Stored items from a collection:

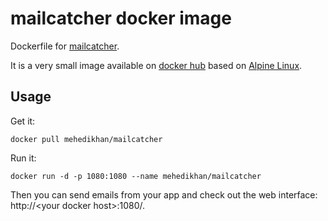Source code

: # mailcatcher docker image

Dockerfile for [mailcatcher][mailcatcher].

It is a very small image available on [docker hub][dockerhubpage] based on [Alpine Linux][alpinehubpage].

## Usage

Get it:

    docker pull mehedikhan/mailcatcher

Run it:

    docker run -d -p 1080:1080 --name mehedikhan/mailcatcher
    
Then you can send emails from your app and check out the web interface: http://\<your docker host\>:1080/.



  [mailcatcher]: http://mailcatcher.me/ "MailCatcher fake SMTP server with web interface" 
  [dockerhubpage]: https://hub.docker.com/r/tophfr/mailcatcher/ "Mailcatcher docker hub page"
  [alpinehubpage]: https://hub.docker.com/_/alpine/ "A minimal Docker image based on Alpine Linux with a complete package index and only 5 MB in size!"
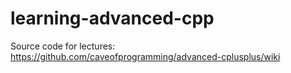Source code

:# learning-advanced-cpp

Source code for lectures: https://github.com/caveofprogramming/advanced-cplusplus/wiki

Work instructions:
Reproduce the source text of every entry above character for character, leaving out the pictures.

Response:
Source code

: # mailcatcher docker image

Dockerfile for [mailcatcher][mailcatcher].

It is a very small image available on [docker hub][dockerhubpage] based on [Alpine Linux][alpinehubpage].

## Usage

Get it:

    docker pull mehedikhan/mailcatcher

Run it:

    docker run -d -p 1080:1080 --name mehedikhan/mailcatcher
    
Then you can send emails from your app and check out the web interface: http://\<your docker host\>:1080/.



  [mailcatcher]: http://mailcatcher.me/ "MailCatcher fake SMTP server with web interface" 
  [dockerhubpage]: https://hub.docker.com/r/tophfr/mailcatcher/ "Mailcatcher docker hub page"
  [alpinehubpage]: https://hub.docker.com/_/alpine/ "A minimal Docker image based on Alpine Linux with a complete package index and only 5 MB in size!"
Source code

:# learning-advanced-cpp

Source code for lectures: https://github.com/caveofprogramming/advanced-cplusplus/wiki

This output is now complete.